PROBLEM TO WORK ON ▸
Copy out every line of the rows below that contains the word "collection", treating uppercase and lowercase letters as different.

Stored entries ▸
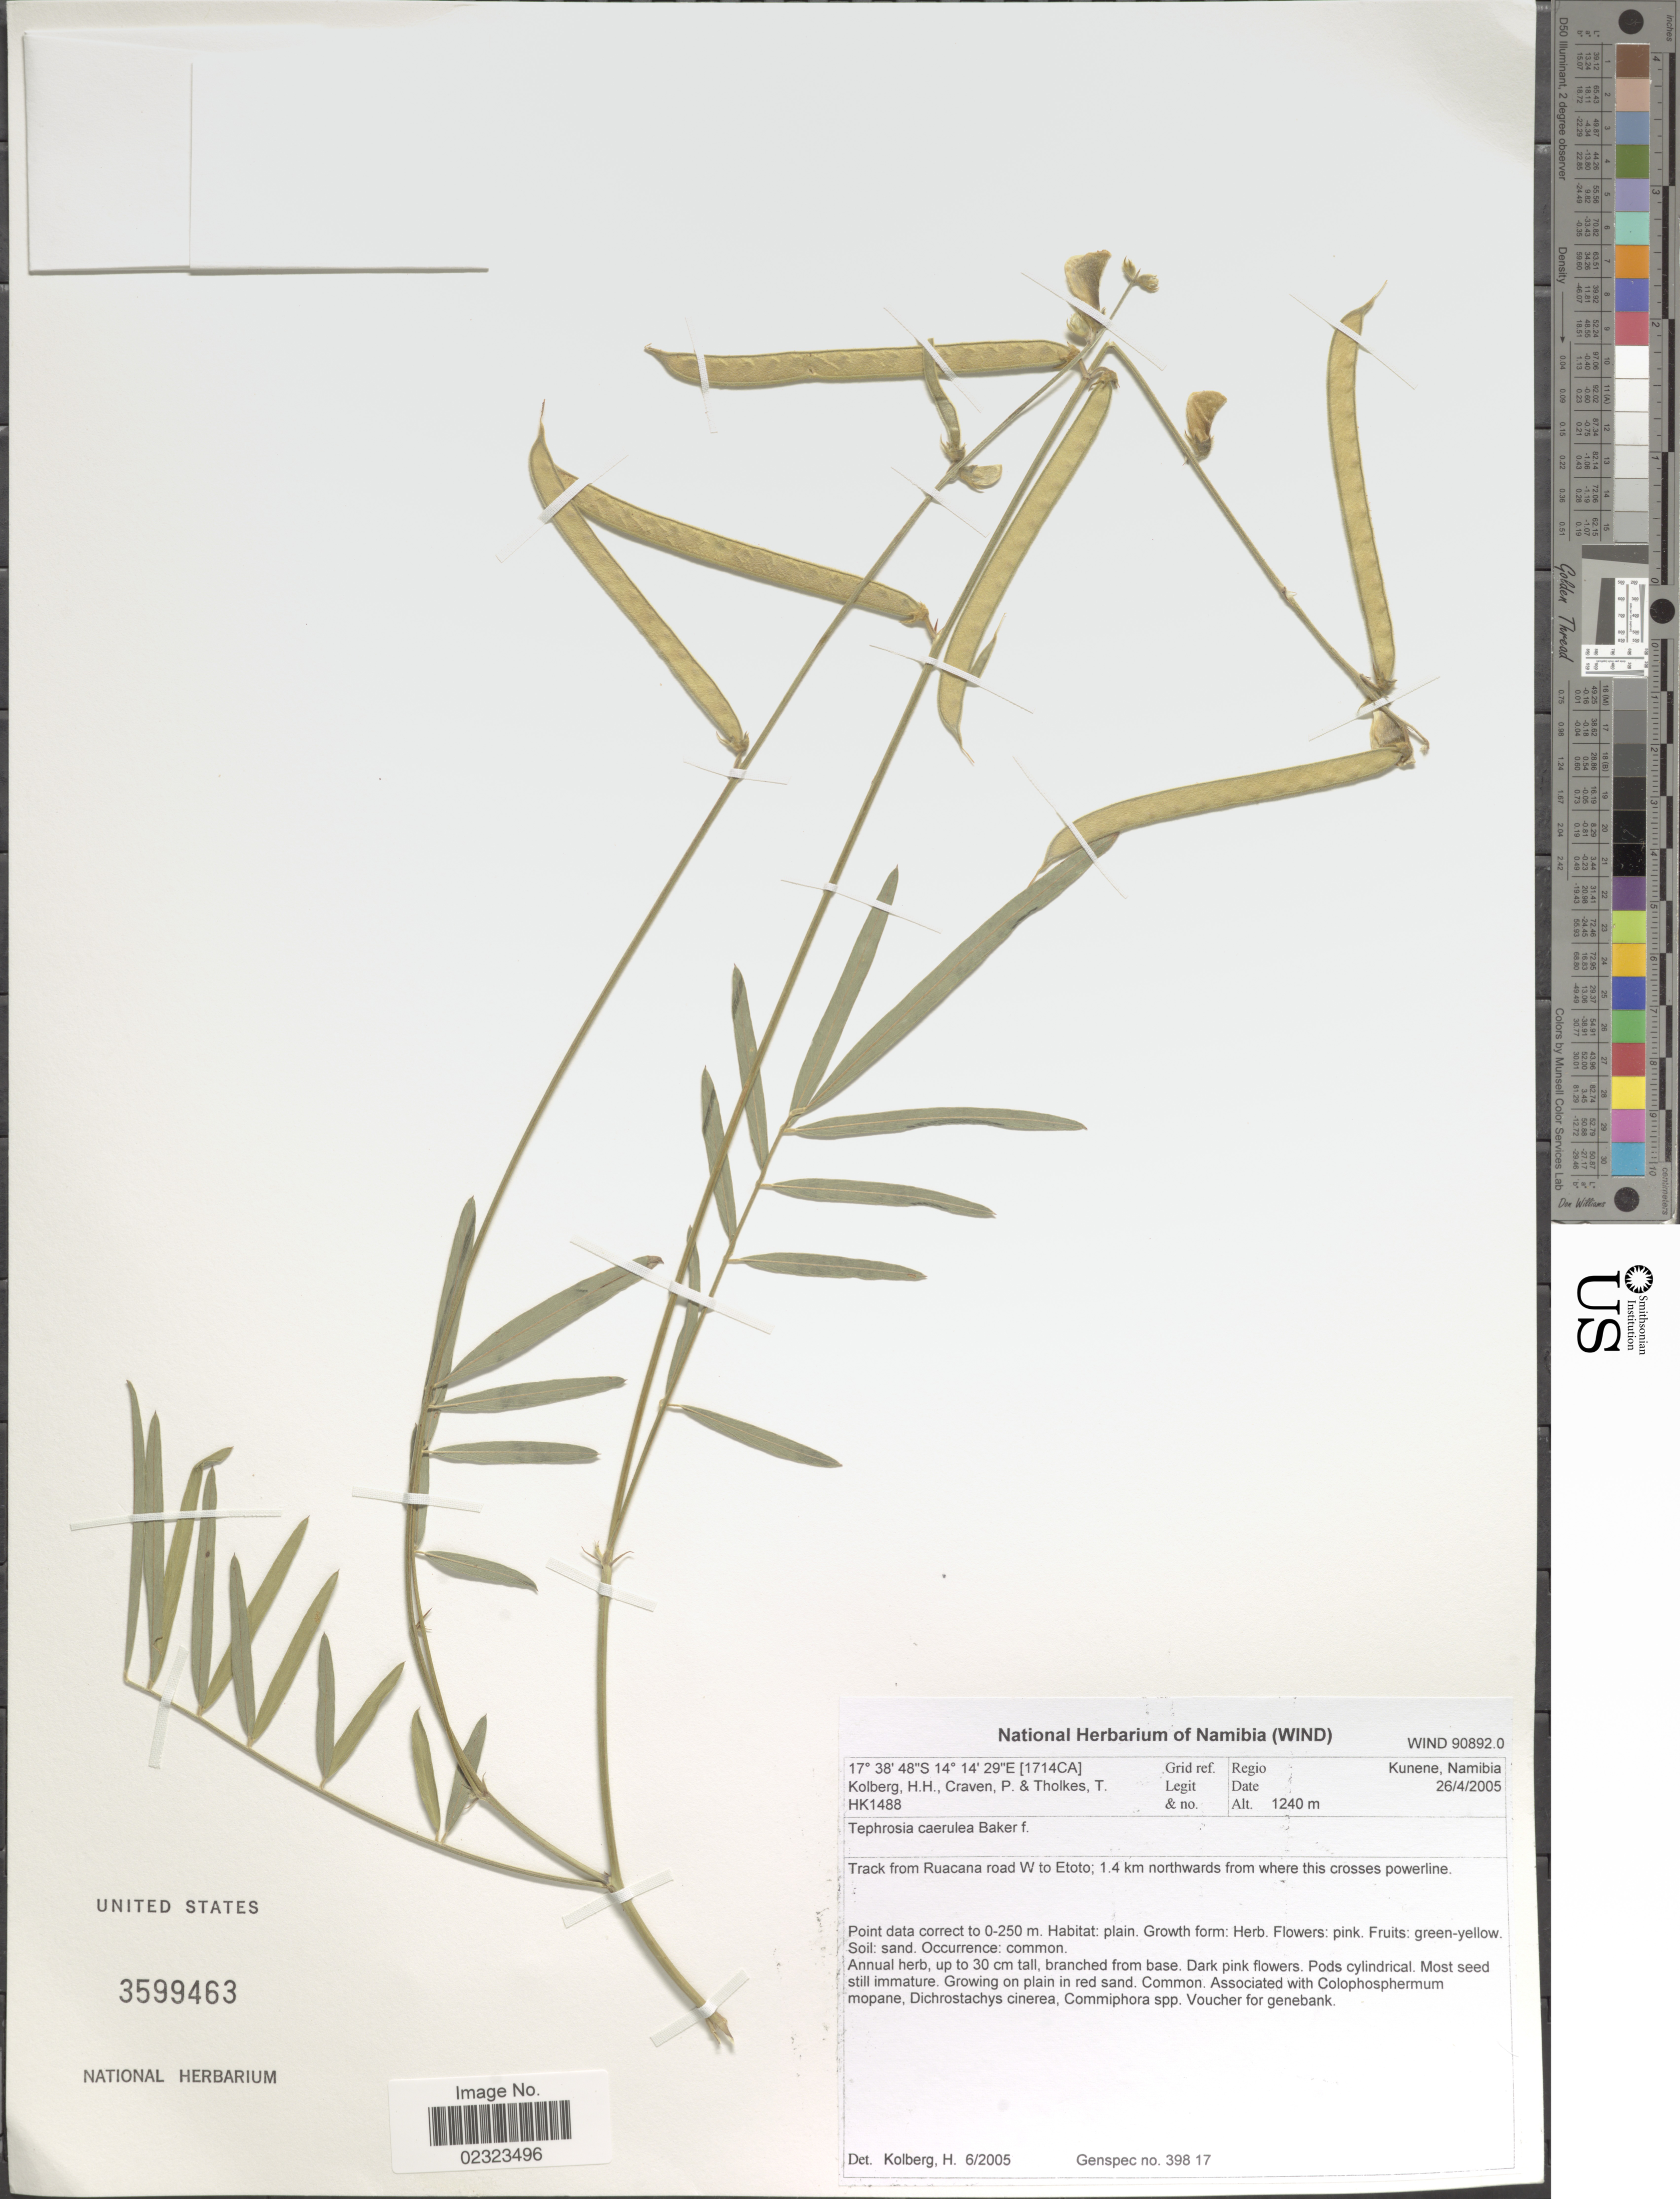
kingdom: Plantae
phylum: Tracheophyta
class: Magnoliopsida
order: Fabales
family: Fabaceae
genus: Tephrosia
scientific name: Tephrosia caerulea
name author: Baker f.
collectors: H. H. Kolberg, P. Craven & T. Tholkes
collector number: HK 1488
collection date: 2005-04-26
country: Namibia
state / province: Kunene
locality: Track from Ruacana road W to Etoto; 1.4 km northwards from where this crosses powerline.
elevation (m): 1240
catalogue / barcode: US 3599463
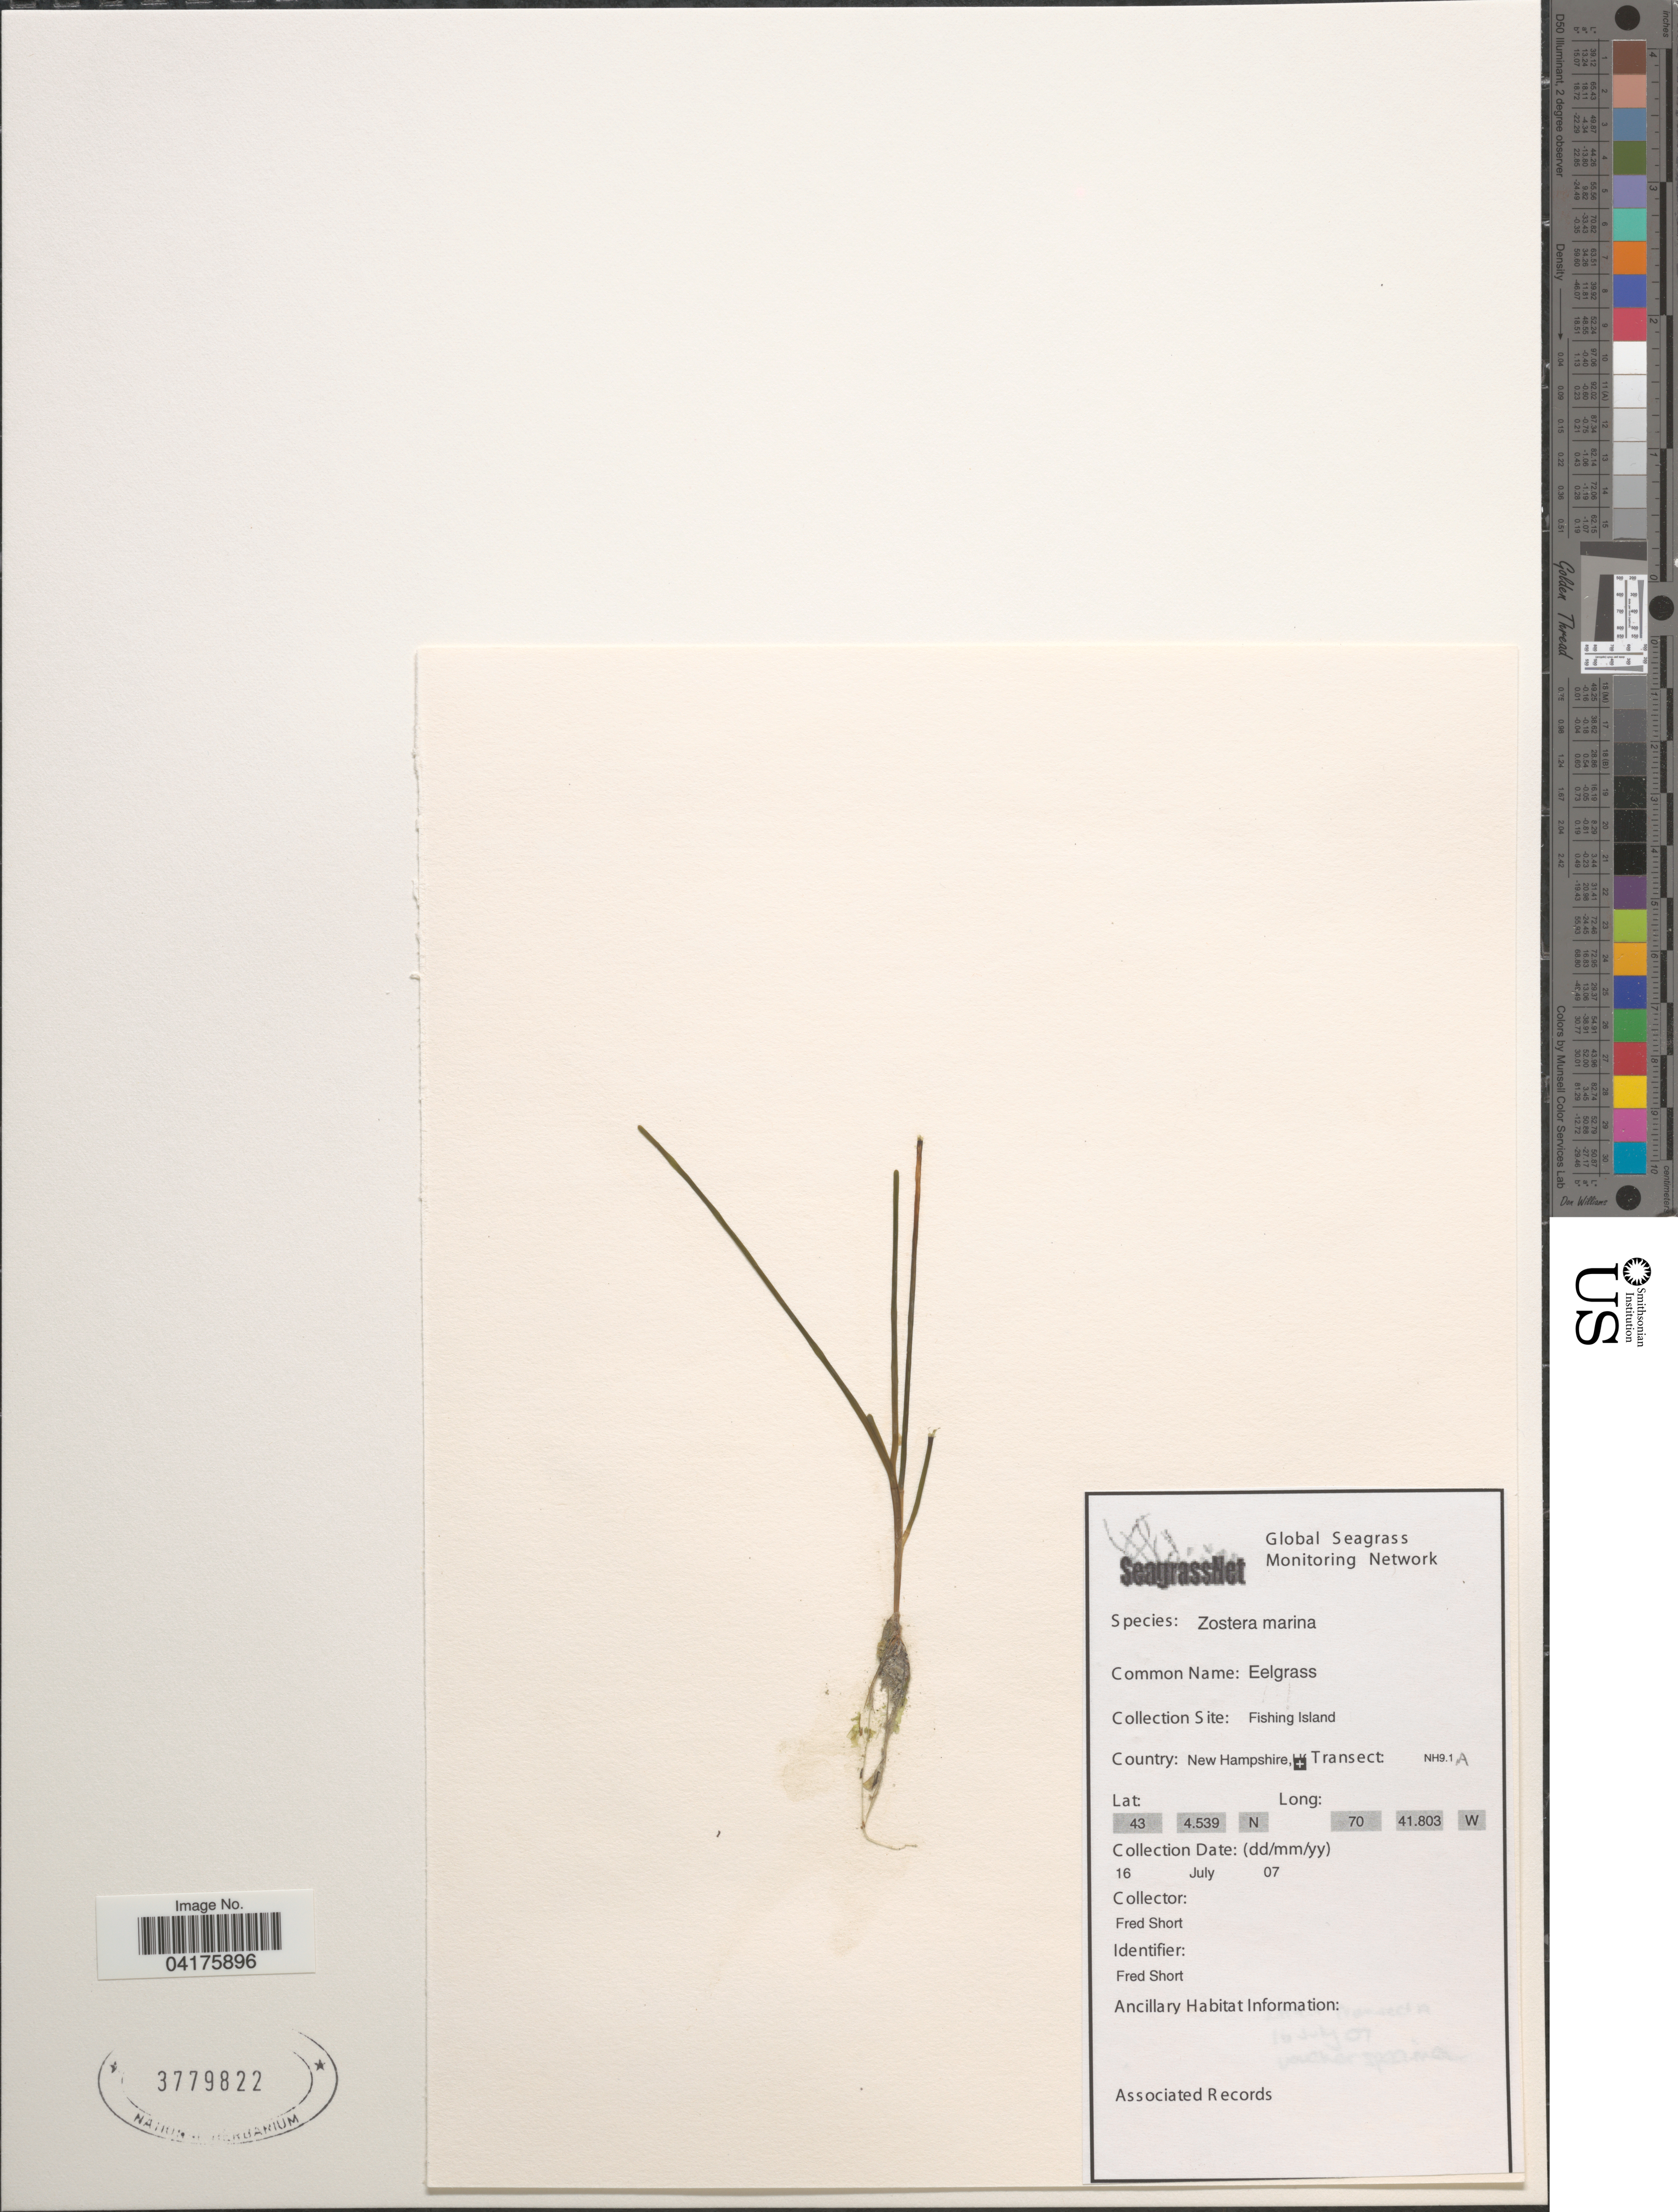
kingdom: Plantae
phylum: Tracheophyta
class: Liliopsida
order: Alismatales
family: Zosteraceae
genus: Zostera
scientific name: Zostera marina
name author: L.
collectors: F. Short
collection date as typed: Transcribed d/m/y: 16/7/7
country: United States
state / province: New Hampshire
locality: Fishing Island.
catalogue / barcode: US 3779822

REPLY ▸
collection date: 2005-04-26
collection date as typed: Transcribed d/m/y: 16/7/7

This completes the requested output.